There is nothing in Tkinter to do what you want. Your app will need to keep track of the bindings it wants to remove.

That being said, depending on just how complex your real problem is, there may be other solutions. For example, instead of binding to the root window, bind to a custom binding tag (also called a bind tag or bindtag). You will then need to add that tag to every widget to enable the bindings, and remove the tag from any existing widgets to effectively disable the bindings.

Answered By: Bryan Oakley

I know I am VERY late but, if you go through your code and replace every widget.bind with the function below, which was taken and modified from here

def bindWidget(widget: Widget, event, all_bool=False, func=None):
    # https://stackoverflow.com/a/226141/19581763
    '''Set or retrieve the binding for an event on a widget'''
    try:
        _ = widget.__dict__['bindings']
    except KeyError:
        has_binding_key = False
    else:
        has_binding_key = True
    if not has_binding_key:
        setattr(widget, 'bindings', dict())

    if func:
        if not all:
            widget.bind(event, func)
        else:
            widget.bind_all(event, func)
        widget.bindings[event] = func
    else:
        return(widget.bindings.setdefault(event, None))

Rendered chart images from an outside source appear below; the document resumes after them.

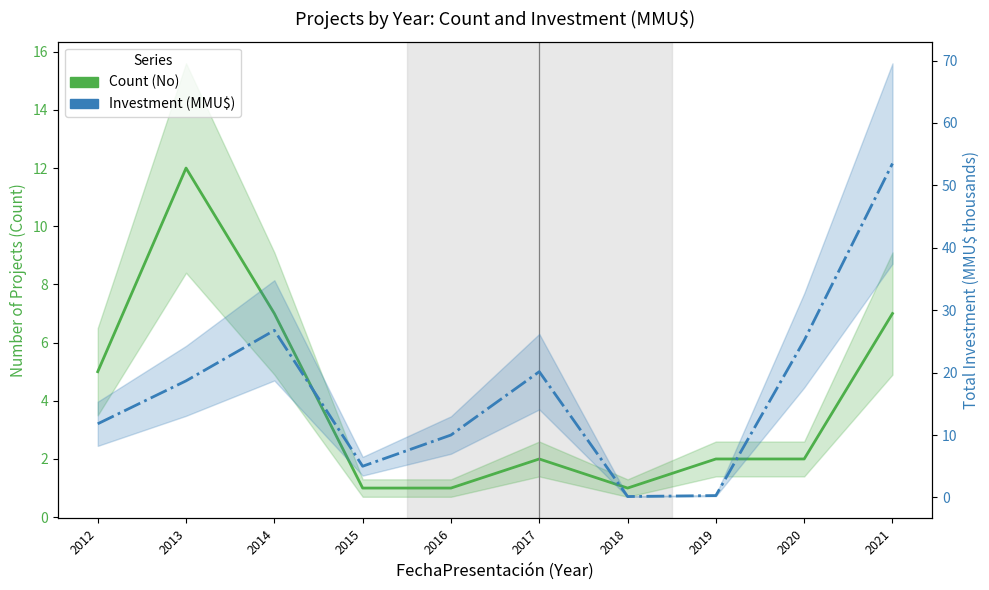

At which label is Investment (MMU$) closest to 26?

2014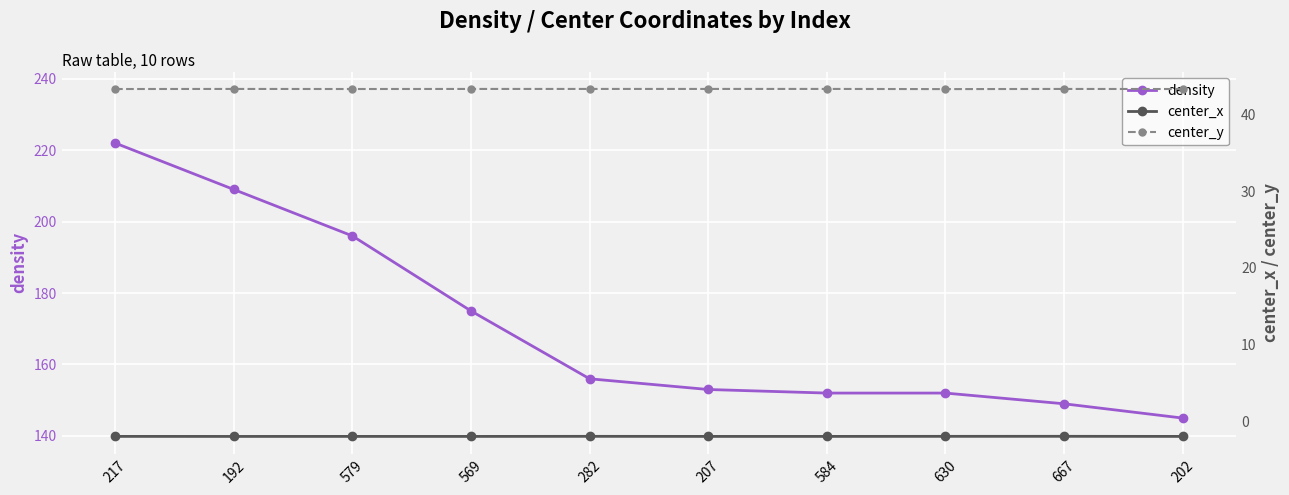

How many interior local valleys does the center_x series have?

3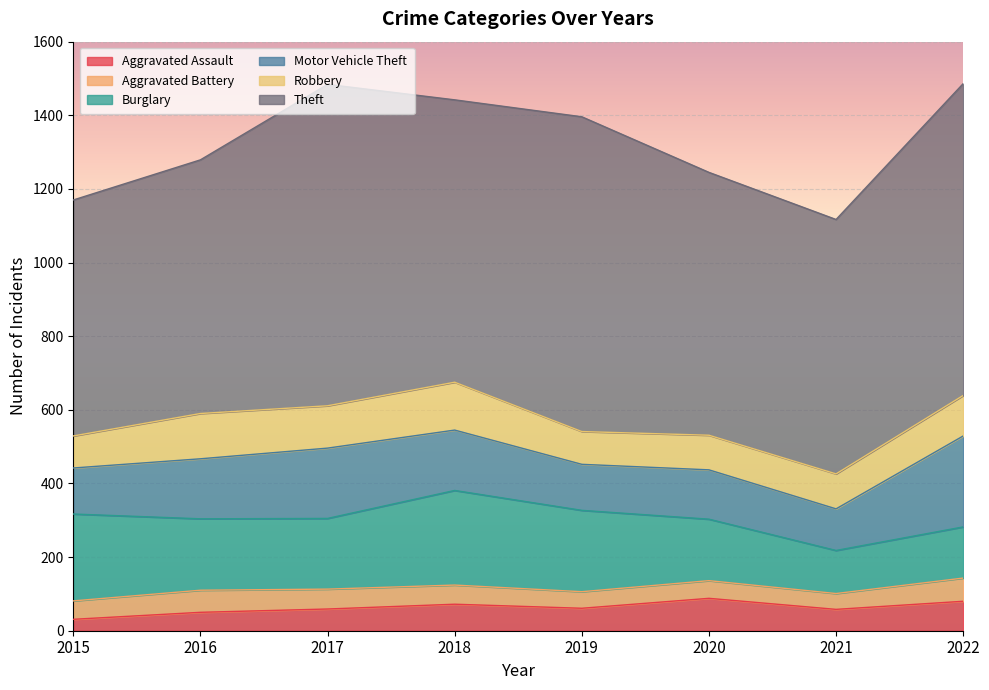

The value of Theft at 2020 is 714. True or false?

True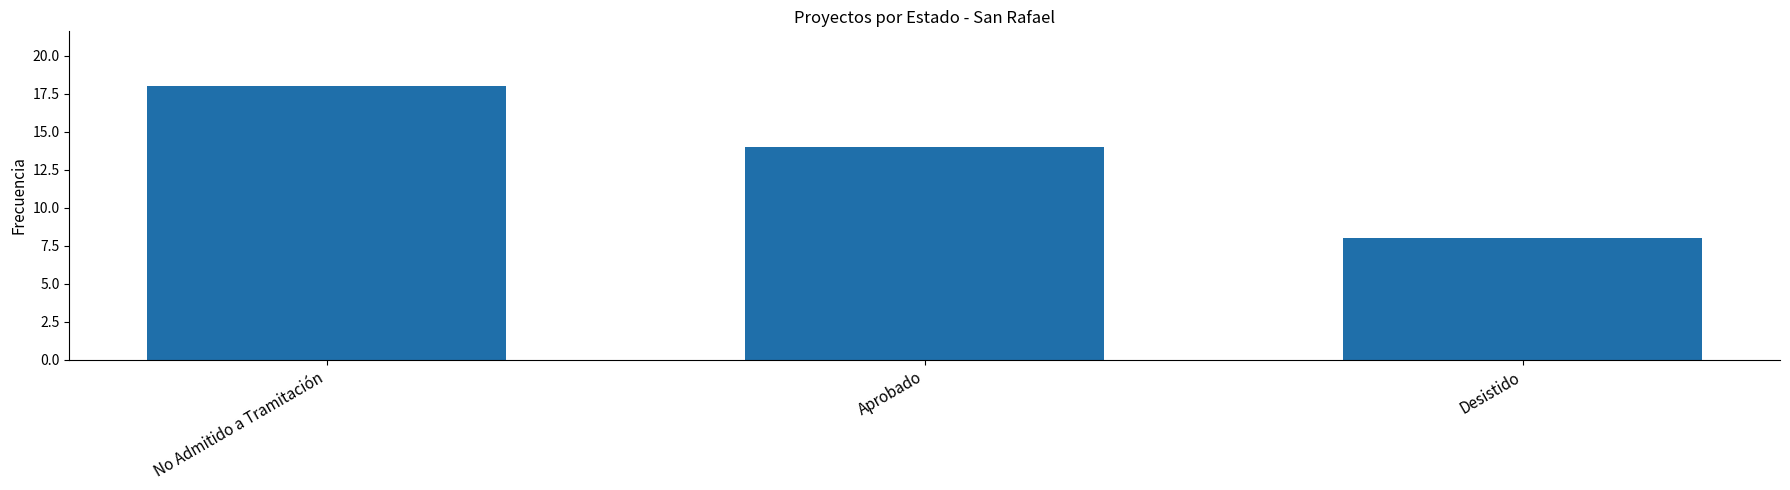

What is the sum of the values at No Admitido a Tramitación and Desistido?

26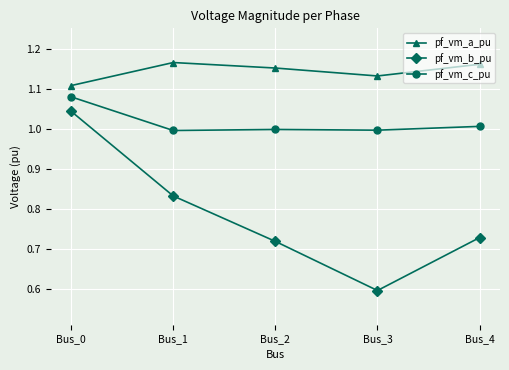

Which category has the lowest value in the pf_vm_a_pu series?

Bus_0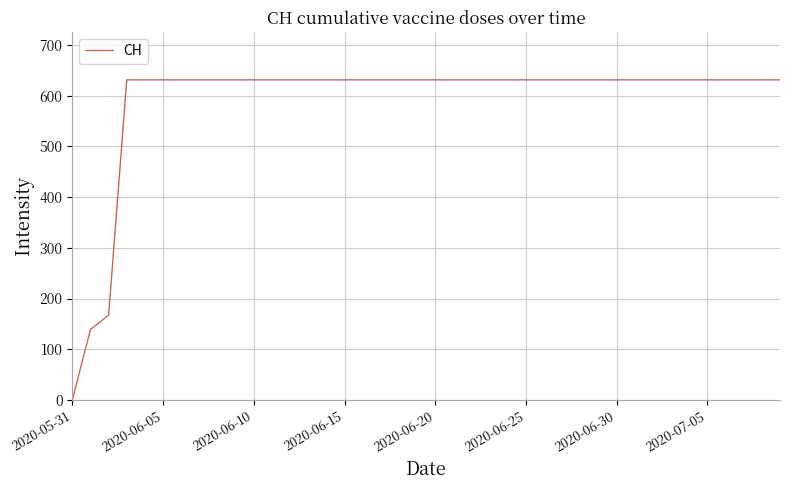

How many values are below 631?

3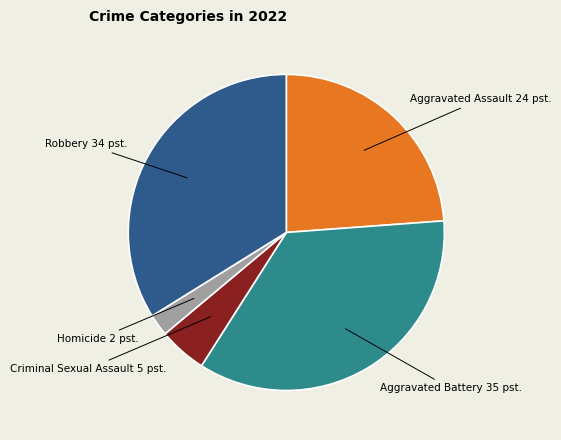

Is there any slice that represents more than half of the pie?

No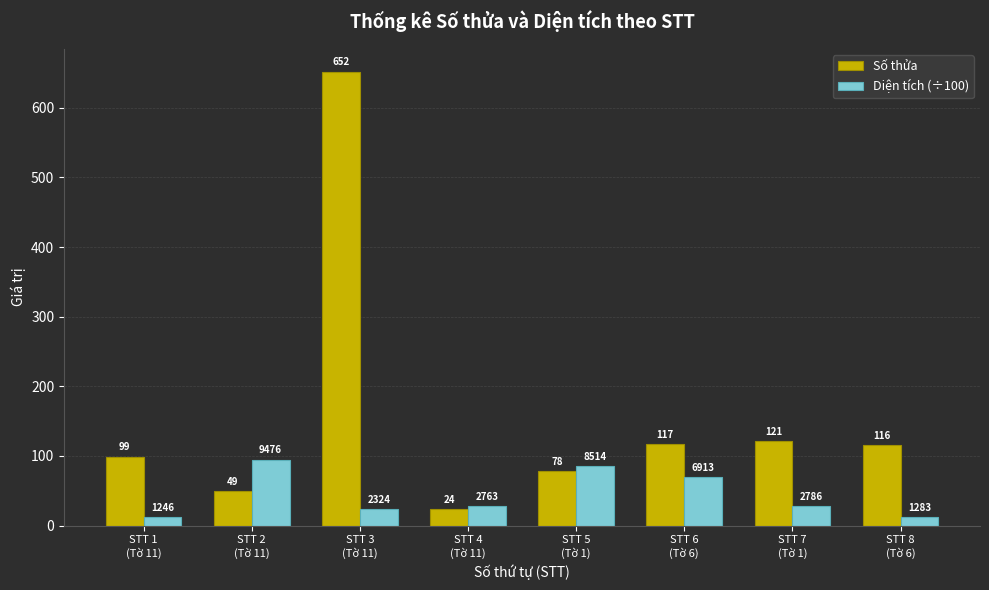

What is the label of the 6th bar from the left?

STT 6
(Tờ 6)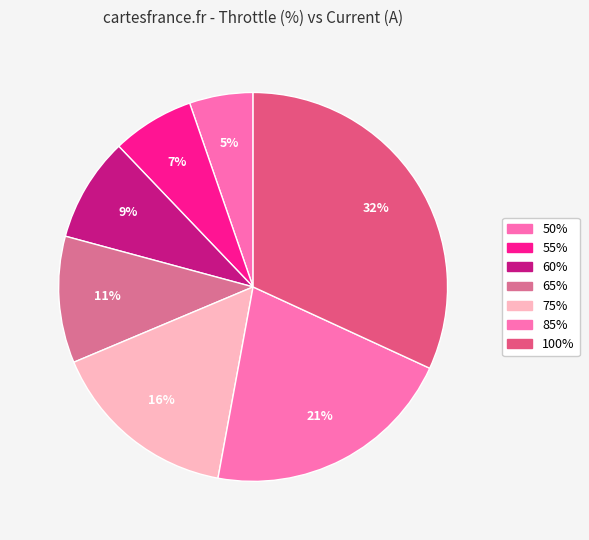

Is it true that 50% is 1% of the pie?

False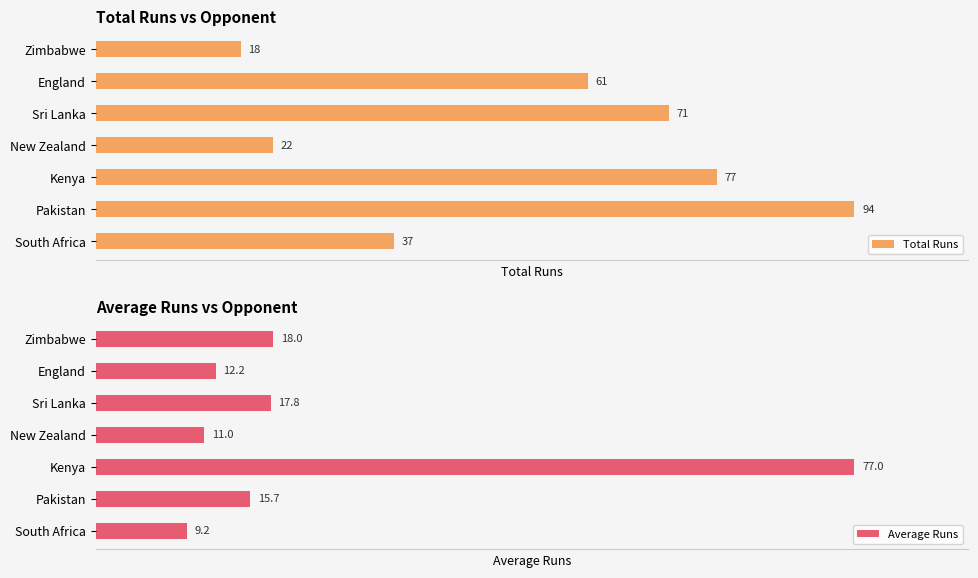

At which label is Average Runs closest to 43?

Zimbabwe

Than the function will keep track of every binding for you by setting a attribute called bindings which has both, the event and the function inside of it.

For example:

label.bind('<Button-1>', label.destroy)

Will become:

bindWidget(label, '<Button-1>', func=label.destroy)

After doing that, you can write a simple function which deletes all of the bindings and widgets:

def clear(self): # Self will be your Tk() instance
    """Clears everything on the window, including bindings"""
    for child in self.winfo_children():
        child.destroy()
    if not hasattr(self, 'bindings'):
        self.bindings = {}
    for event, func in self.bindings.items():
        self.unbind_all(event)
    self.bindings = {}

There are only 2 caveats with this approach

  1. Time
    • You will have to go through your code to replace every widget.bind and if you have lots of bindings, than it will take a lot of time
  2. Readability
    • bindWidget(label, '<Button-1>', func=label.destroy) is less readable and less clear than label.bind('<Button-1>', label.destroy)
Edit 8/11/2022

Alternatively, you can destroy the entire window and recreate it like this:

window.destroy()
window = Tk()

However, I am not sure if creating a whole Tcl interpreter is good.